Wipro falls by up to 4.6% post Q4 earnings, brokerages bearish on stock

Reflecting the disappointment arising from earnings, the stock opened at 277 level today and hit an intra day high of 281.70 and intra day low of 274.10 on BSE. The stock hit its 52-week high of 334.75 on February 16, 2018 and yearly low of 244.33 on April 27, 2017.

The Wipro stock fell by up to 4.6% on Thursday a day after the IT firm reported its Q4 earnings, which came below expectations. The fall is the biggest daily percentage loss since September 14, 2017. At 12:53 pm today, the stock was down 2.12% or 6 points to 281 level on BSE. The firm whose earnings were announced after market hours saw its stock closing yesterday at Rs 287.20 level on BSE. Shares in the IT firm have fallen over 11 percent so far in 2018.

 

Reflecting the disappointment arising from earnings, the stock opened at 277 level today and hit an intra day high of 281.70 and intra day low of 274.10 on BSE. The stock hit its 52-week high of 334.75 on February 16, 2018 and yearly low of 244.33 on April 27, 2017.

Nomura has cut its target price for the Wipro stock to Rs 260 from Rs 270 after its Q4 earnings. Brokerage CLSA has given a sell rating on the stock with price target cut to Rs 260 from previous target of Rs 275. FY19-20 revenue estimates were reduced by 4% and margin by 80-110 bps. The firm does not see recovery to peer growth rates in foreseeable future.

 

Investec too has maintained a hold position over the stock and cut its target price to 290 from 304. The valuations are likely to be subdued versus peers and client specific issues continue to haunt, while margins are likely to improve in the current financial year, the brokerage said.


On Wednesday, the Bengaluru based firm announced a 20.3 per cent fall in its net profit at Rs 1,800.8 crore for March quarter against Rs 2,267 crore consolidated net profit last year. The company registered a 6.7 per cent decline in its net profit of Rs 1,930.1 crore on sequential basis, which was impacted by lower revenue from the company's operations.

 

Analysts had hoped Q4 net profit to come at Rs 2, 132 crore.

The company's gross revenue increased 0.7 per cent sequentially to $2.1 billion, while the IT services segment revenue in dollar terms was $2,062 million, up 2.4 per cent sequentially and 5.5 per cent YoY. "IT services margin for the quarter was 14.4 per cent.

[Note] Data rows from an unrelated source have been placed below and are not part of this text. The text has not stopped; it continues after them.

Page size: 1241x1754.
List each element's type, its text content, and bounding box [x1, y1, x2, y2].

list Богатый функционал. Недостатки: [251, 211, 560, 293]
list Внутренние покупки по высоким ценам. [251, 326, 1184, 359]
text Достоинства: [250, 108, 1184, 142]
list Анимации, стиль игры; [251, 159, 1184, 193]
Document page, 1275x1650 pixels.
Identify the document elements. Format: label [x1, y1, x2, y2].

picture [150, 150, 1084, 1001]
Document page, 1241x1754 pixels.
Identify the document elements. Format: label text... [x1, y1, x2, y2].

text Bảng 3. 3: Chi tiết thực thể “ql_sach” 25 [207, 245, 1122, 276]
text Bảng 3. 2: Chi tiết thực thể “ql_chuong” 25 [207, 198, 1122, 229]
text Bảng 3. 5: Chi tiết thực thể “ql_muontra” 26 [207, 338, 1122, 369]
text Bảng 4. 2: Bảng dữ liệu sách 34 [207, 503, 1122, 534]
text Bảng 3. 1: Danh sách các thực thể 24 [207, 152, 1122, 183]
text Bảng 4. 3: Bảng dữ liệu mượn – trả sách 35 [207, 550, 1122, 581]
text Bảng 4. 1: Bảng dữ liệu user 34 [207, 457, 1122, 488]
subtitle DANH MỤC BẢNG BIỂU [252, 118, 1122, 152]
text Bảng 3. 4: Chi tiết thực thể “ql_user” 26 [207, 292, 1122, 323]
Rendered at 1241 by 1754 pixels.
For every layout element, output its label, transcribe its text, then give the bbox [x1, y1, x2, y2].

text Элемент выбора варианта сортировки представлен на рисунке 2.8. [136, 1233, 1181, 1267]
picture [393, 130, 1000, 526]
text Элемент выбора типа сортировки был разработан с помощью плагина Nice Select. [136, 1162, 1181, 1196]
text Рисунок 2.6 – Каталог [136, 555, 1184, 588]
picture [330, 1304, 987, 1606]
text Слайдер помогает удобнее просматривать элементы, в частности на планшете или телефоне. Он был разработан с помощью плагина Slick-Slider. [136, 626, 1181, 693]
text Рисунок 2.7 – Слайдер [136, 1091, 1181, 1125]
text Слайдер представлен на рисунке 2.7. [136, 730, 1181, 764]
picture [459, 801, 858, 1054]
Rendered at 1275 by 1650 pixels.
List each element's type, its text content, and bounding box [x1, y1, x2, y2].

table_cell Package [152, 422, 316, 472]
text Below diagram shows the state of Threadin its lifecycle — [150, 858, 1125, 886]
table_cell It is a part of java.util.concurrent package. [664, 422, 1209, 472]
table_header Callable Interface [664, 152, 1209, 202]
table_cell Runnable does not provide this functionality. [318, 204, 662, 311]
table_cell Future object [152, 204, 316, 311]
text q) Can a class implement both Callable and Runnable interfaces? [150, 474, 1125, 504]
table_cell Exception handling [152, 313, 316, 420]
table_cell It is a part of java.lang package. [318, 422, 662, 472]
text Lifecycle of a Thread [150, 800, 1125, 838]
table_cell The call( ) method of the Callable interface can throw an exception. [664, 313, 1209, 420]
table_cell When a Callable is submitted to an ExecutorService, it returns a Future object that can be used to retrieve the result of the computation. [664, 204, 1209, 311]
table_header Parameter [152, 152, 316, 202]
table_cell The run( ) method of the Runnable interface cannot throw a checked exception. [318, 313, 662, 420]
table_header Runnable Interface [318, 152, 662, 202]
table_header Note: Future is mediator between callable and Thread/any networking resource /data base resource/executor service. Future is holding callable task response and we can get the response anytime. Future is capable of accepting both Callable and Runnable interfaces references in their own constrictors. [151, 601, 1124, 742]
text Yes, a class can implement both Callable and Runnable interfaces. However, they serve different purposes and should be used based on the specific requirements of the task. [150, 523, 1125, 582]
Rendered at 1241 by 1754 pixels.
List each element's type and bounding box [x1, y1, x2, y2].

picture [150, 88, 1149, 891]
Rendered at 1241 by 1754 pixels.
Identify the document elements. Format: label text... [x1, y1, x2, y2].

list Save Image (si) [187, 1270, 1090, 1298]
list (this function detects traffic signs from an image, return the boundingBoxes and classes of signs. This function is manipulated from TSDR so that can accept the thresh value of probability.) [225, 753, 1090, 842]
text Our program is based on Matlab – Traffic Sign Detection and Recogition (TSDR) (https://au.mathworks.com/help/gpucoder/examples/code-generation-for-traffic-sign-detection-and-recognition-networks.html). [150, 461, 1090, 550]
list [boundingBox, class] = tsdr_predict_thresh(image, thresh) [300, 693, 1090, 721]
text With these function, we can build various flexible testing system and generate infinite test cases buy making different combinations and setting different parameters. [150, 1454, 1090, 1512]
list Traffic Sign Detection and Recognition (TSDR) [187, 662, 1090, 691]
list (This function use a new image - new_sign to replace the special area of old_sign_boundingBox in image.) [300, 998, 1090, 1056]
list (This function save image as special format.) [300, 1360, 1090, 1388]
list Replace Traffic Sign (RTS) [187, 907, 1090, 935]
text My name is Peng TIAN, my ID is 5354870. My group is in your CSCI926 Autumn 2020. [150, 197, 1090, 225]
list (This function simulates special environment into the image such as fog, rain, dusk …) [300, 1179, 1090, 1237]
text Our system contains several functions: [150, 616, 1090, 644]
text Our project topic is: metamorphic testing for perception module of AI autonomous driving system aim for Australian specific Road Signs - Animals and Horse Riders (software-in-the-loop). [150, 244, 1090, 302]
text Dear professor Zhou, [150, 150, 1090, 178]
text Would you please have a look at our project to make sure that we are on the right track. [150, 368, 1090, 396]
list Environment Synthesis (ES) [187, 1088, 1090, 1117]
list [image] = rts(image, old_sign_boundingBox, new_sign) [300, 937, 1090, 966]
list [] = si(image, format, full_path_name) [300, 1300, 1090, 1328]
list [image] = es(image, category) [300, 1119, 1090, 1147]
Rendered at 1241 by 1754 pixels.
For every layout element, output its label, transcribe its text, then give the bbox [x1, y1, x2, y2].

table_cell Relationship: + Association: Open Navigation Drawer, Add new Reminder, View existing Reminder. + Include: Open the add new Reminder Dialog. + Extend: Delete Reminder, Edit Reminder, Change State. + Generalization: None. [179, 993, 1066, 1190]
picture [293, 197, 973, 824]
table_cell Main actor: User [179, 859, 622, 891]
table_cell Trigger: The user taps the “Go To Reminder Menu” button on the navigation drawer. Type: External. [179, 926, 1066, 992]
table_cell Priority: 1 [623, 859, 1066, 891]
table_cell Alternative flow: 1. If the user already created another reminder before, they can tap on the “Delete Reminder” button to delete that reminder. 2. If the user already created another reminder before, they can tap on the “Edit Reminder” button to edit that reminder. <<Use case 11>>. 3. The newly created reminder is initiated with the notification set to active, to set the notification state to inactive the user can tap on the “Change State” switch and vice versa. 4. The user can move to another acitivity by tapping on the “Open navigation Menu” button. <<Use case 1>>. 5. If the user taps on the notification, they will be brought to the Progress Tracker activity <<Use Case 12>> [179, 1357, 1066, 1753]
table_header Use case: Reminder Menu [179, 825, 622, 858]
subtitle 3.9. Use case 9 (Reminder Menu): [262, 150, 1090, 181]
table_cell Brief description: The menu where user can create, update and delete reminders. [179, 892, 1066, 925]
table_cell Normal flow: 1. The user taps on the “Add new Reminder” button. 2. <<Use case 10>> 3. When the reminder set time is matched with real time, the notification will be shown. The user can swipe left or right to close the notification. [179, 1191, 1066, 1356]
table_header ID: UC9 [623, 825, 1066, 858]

Excluding the impact of insolvency of a customer and the impairment loss in one of our acquisitions, IT services margin for the quarter was 16 per cent," the company said in a statement.

In comparison, country's largest software services exporter TCS reported a 4.48 per cent year-on-year (YoY) rise in consolidated net profit at Rs 6,904 crore for the March quarter on April 19. The board recommended a 1:1 bonus share issue.

Revenue growth came at 8.2 per cent (YoY). Its FY18 Q4 revenue was at Rs 32,075 crore. TCS' commentary that despite the blip in retail, it should grow in double-digits in FY19 led to positive sentiment around the stock.

The stock rose to its lifetime high level of 3557, clocking more than 10 percent gains in two sessions and becoming the first Indian IT firm to hit the $100 bn mark in market capitalisation.

Infosys whose earnings marked the beginning of Q4 earnings season reported a 2.4 per cent rise in its fourth-quarter net profit to Rs 3,960 crore on April 13 (Friday). However, the company's net profit on a quarterly basis fell 28.1 per cent. The IT services behemoth had reported a net profit of Rs 5,129 crore in the December quarter and Rs 3,603 crore in the corresponding quarter last year.

The revenue of India's second-largest software services firm increased 5.6 per cent to Rs 18,083 crore. The company said its revenues from digital offerings stood at $2.79 billion (25.5 per cent of total revenues) for FY18.

The Infosys stock fell up to 6% a day after the firm reported its Q4 earnings. Infosys announced a conservative EBITA margin guidance of 22-24 percent for FY 19 (versus 24.3 percent in FY18), which analysts said spooked the market.